第7章 トラ男とパン女の攻防戦
勝手な考えをぶちまけたプリンは、言いたいことを言えてすっきりしたのか、ムギの退勤時間が迫る少し前に帰っていった。
しかし、すっきりしたのは彼女だけであって、ムギの胸には息苦しいほどのもやもやが残る。
「じゃ、応援してるから」と別れ際に告げていったプリンを、今は恨めしく思っている。
なぜなら、ムギはこれからローと直面しなくてはならないのだ。
「さっきの女、誰だ?」
店の外で様子を見ていたのだろう、仕事を終えたムギに尋ねてきたローは、本当にプリンの顔を覚えていなかったようだ。

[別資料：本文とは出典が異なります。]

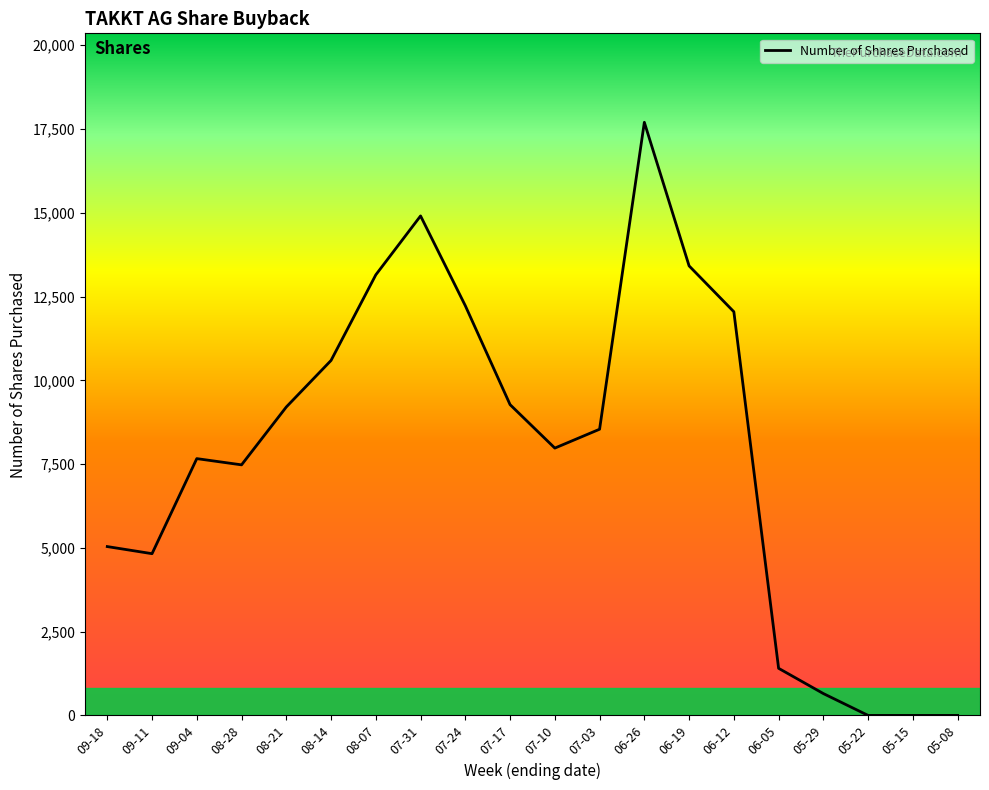

What is the difference between the maximum and minimum values?

17701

「プリン先輩ですよ。ほら、合コンでローの隣に座っていたでしょ?」
「……そうだったか?」
「失礼な人ですね、あんなに可愛い子を忘れるなんて。」
「ああいう女は、みんな同じ顔に見える。」
そんなわけない……と言おうとしたけれど、ムギも最近のアイドルグループのメンバーが全員同じ顔に見えてしまうので、あえてそれ以上は突っ込まなかった。
「で、話ってなんです?」
同じような質問をプリンにもしたなと考えていたら、これまた同じような答えを返された。
「立ち話でするような内容じゃねェ。少し顔を貸せ。」
「ああ、そうですか。でも、お店はもう閉まっちゃったしな……。」
「俺の家に来い。」
「え……。」
ローの家に呼ばれるのはこれで三度目。
一度目は偶然、二度目は故意的に。
二度目の訪問時、もう呼ばれることなんかないだろうなと思っていたのに、こんなにも早く三度目が訪れるとは。
でも、できることなら行きたくはない。
ローの部屋は彼のテリトリーだから、ムギは落ち着かなくなるし、なんだかローの都合がいいように話を進められてしまう気がした。
だったら、いっそのこと……。
「何度もお邪魔したくはないので、わたしの家でもいいですか?」
「お前の家?」
「はい。なにか問題でも?」
「いや……。お前がいいのなら、それでいい。」
ムギのテリトリーで冷静に話をしよう。
そう判断して気軽に提案したことを、ムギはのちに後悔する。